But (as you say), not letting Google index your stories at all reduces your traffic to the point where you can't make enough money to pay the journalist either.
It's a very tough call for the newspaper industry. The only way out that I can see is getting readers to pay for news. Unfortunately we've educated an entire generation that news is free. Going back from that is going to be difficult.
I guess the American multinational corporations could have negotiated between themselves to simplify what is shown. Instead of showing the headline and a snippet, it could have shown simply "Herald Sun, political report, 25/07/2020" or "The Age, opinion, 13/01/2021".
> they would be completely dead if not for Google traffic, and they surely know it.

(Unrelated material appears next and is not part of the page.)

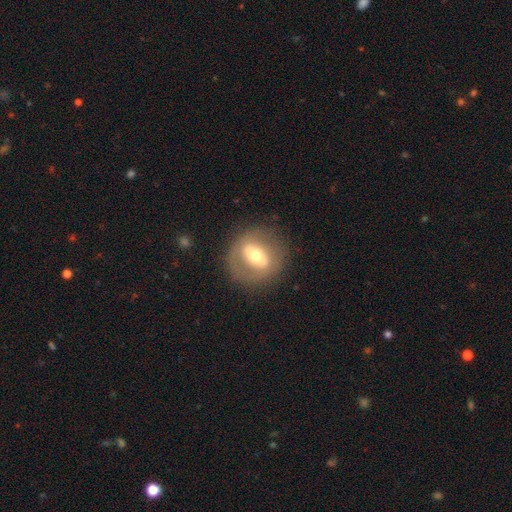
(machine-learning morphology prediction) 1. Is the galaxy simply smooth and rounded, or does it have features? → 55% featured or disk, 37% smooth, 7% star or artifact.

It's worth pointing out that this is not the hidden secret that needs exposing, but the public motivation for this policy. The government is trying to present this as "tech monopolies are abusing kind producers of Australian news, and because the tech monopolies have such a strong hand, we must compel them into making agreements they otherwise would not have chosen".
That's why they've gone to such an extent to try and prevent the "well we just won't index you" loophole.

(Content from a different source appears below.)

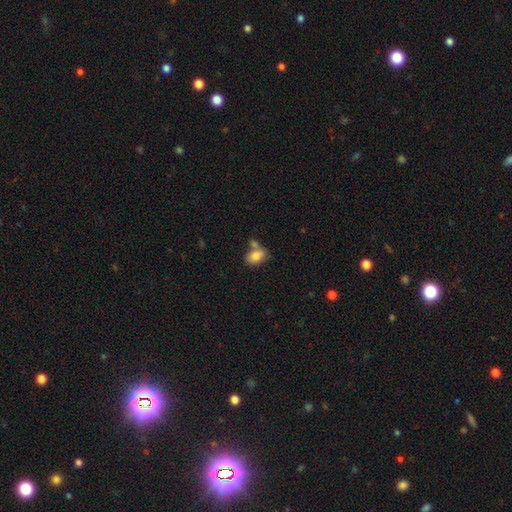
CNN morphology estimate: type=smooth (80%); roundness=in between (82%); merging=none (49%).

There's a lot, and much of it dates back a month or more. This most recent shot fired by Google about withdrawing from Australia is just the latest in an argument that's been brewing.
(They basically said, “Google is engaging in a FUD campaign here, making various claims about the effects of the legislation, some of which are probably not true and some of which are flat-out lies”, only they said it slightly more politely—but only slightly, definitely more bluntly than is commonly the case in such things. I read much of the draft legislation and found that it exactly matched ACCC’s position expressed in that response, though small parts of Google’s position on the purpose of the legislation and what it may lead to were also reasonable.)
I haven't been following this too closely, so I'm hoping someone could bring me up to speed a little bit.
Do Google actually need to pull all of search in order to avoid paying news sources? Why wouldn't it be enough to remove Google News in Australia & deindex news websites?
Also, as I understand it, in order to comply with the regulation Google would need to negotiate a price with news sources. Couldn't they just reach agreement with just some news sources and deindex the others?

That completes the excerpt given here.